MD da cerrahi tedaviye karar vermeden önce hastanın durumu iyice değerlendirilmelidir:
Yaşı, semptomların derecesi, ilerleyici olup olmadığı.
Önemli bir MD nın objektif bulgu ve belirtileri.
Mitral kapağın mobil olup olmadığı, kalsifikasyon derecesi.
Birlikte mitral yetmezliği bulunup bulunmadığı.
Birlikte başka bir kapak hastalığının varlığı.
Sol ventrikül fonksiyonlarında bozukluk veya koroner arter hastalığının bulunup bulunmadığı.
İleri derecede veya irreversibl pulmoner hipertansiyonun olup olmadığı.
   

 

Mitral kapak replasman endikasyonları

Gerekli olduğu durumlar:

Semptomik (NYHA III-IV), kapak morfolojisi valvotomi veya tamire uygun olmayan (belirgin kalsifik, kapak altı dokusu ileri derecede bozulmuş, eko skoru yüksek) orta-ciddi MD (kapak alanı <1,5 cm2).

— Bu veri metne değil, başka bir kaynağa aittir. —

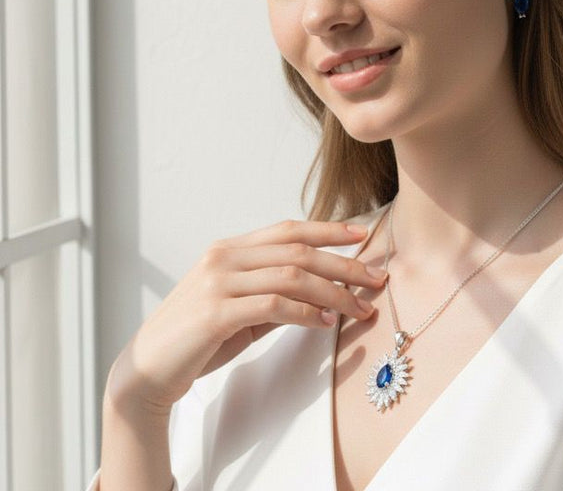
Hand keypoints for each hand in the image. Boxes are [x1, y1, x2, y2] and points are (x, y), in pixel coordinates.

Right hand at [104, 219, 385, 414]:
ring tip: (360, 308)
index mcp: (230, 249)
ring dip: (334, 292)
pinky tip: (326, 323)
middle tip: (376, 279)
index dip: (328, 229)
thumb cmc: (198, 338)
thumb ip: (275, 294)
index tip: (363, 235)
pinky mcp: (215, 312)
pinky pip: (273, 304)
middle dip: (344, 263)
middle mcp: (224, 257)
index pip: (288, 230)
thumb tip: (323, 293)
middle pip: (297, 250)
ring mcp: (218, 282)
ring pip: (292, 275)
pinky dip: (306, 312)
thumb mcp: (241, 308)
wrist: (148, 370)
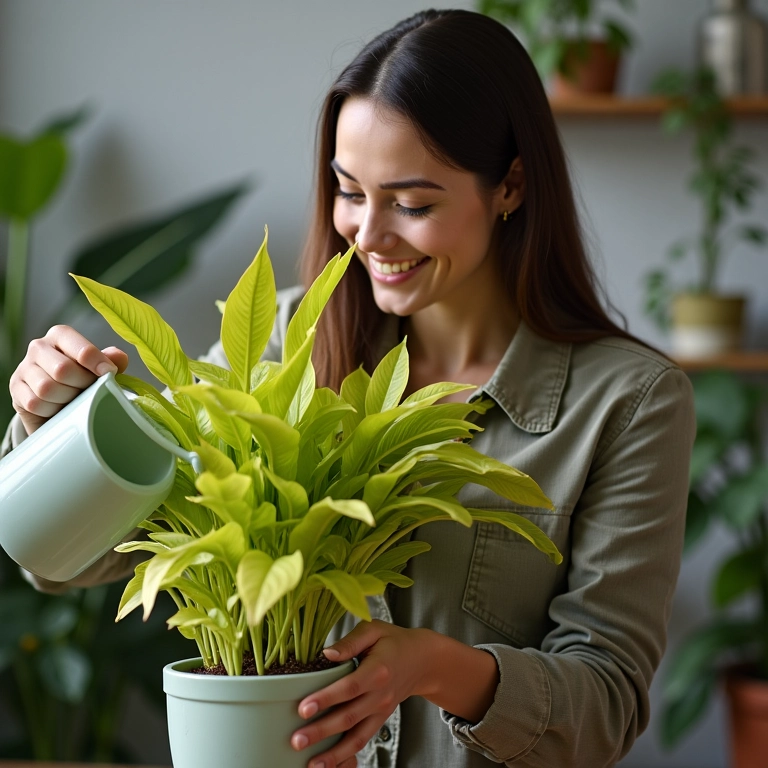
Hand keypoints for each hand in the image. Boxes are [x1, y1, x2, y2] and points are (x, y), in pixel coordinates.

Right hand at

Birlikte orta-ciddi derecede (3–4+) mitral yetersizliği olan orta-ciddi MD Ve/veya endokardit tedavisinden yararlanmayan MD.

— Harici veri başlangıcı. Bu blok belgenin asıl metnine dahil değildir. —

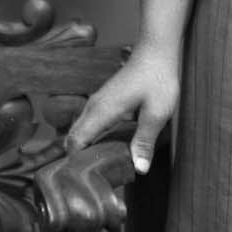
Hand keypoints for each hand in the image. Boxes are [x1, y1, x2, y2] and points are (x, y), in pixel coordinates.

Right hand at [66, 44, 179, 173]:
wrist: (157, 51)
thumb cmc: (158, 79)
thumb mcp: (157, 113)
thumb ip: (144, 141)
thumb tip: (138, 169)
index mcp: (102, 112)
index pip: (75, 141)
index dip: (74, 162)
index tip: (82, 179)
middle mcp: (94, 107)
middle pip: (74, 137)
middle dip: (78, 158)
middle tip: (92, 180)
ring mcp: (98, 102)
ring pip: (81, 130)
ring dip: (86, 148)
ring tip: (100, 169)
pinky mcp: (105, 101)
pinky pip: (91, 123)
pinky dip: (93, 138)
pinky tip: (109, 149)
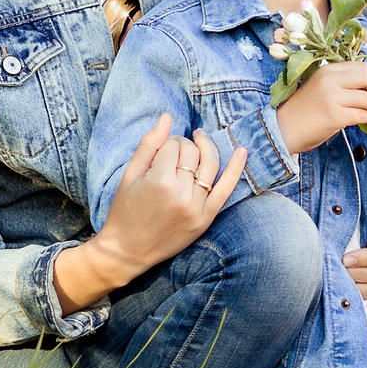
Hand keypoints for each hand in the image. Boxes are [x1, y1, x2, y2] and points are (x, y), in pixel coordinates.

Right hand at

Fonksiyonel kapasitesi NYHA I-II olan, kapak yapısı valvotomi veya tamire uygun olmayan, pulmoner arter basıncı >60–80 mmHg, ciddi (kapak alanı <1,0 cm2) olan MD.

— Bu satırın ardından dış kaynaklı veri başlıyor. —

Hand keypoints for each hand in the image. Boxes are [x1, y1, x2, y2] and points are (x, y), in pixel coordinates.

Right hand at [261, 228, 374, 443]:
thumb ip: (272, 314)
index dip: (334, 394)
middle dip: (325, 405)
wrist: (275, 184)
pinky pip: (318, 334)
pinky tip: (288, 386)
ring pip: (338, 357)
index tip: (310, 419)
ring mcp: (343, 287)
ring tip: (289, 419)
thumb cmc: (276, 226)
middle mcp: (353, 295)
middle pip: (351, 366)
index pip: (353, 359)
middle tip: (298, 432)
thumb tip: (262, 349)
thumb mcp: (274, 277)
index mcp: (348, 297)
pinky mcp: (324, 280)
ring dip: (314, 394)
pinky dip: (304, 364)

Balon/ kapalı valvotomi endikasyonları

Kapak alanı < 1,5 cm2, ortalama transmitral basınç farkı  >10 mm Hg olanlardan NYHA II-IV olan hastalar.
Asemptomatik, fakat pulmoner arter basıcı istirahatte >50 mmHg veya efor sonrası >60mmHg olanlar.
Yüksek cerrahi riski taşıyan (ileri yaş, malign hastalıklar vb.) kalsifik kapaklara sahip semptomatik (NYHA III-IV) hastalar.
Balon/kapak valvotomi kontrendikasyonları

Sol atriyal trombüs.
Orta-ileri derecede mitral yetersizliği.
Yaprakcıklarda vejetasyon.
Septostomiye engel omurga şekil bozukluğu.
Kanama ve pıhtılaşma bozukluğu.

Amerika Birleşik Devletleri’nde akut romatizmal ateş olgularının çoğu erken gençlik dönemlerinde meydan gelir. Genellikle 10 yılık bir aradan sonra üfürüm işitilir. Semptomların ortaya çıkışı bir 10 yıllık süre daha alır ve genellikle müdahale gerektiren duruma ilerleyiş 40-50’li yaşları bulur. Hastaların yaklaşık %50’sinde semptomlar kademeli olarak ortaya çıkar ve istirahatte semptomların ortaya çıkışı ile birlikte klinik durum aniden bozulur. Atriyal fibrilasyon, ateş, emosyonel stres ve gebelik klinik durumun bozulmasına neden olabilir. Mitral darlığı olan hastaların yaklaşık %40’nda atriyal fibrilasyon gelişir. Atriyal fibrilasyon gelişen mitral darlıklı hastalarda önemli bir tehlike; sistemik embolizasyon riskidir. 10 yıllık sürvi oranı, asemptomatik mitral darlığı olan hastalarda yaklaşık %84, hafif semptomatik hastalarda %32–42 arasındadır. Tedavi edilmeyen NHYA(New York Heart Association)  fonksiyonel klas IV hastalarda sürvi oranları oldukça düşüktür. Bu hastaların %42’si 1 yıl,  %10 veya daha az bir kısmı 5 yıl boyunca yaşar. 10 yılsonunda hastaların tümü kaybedilir.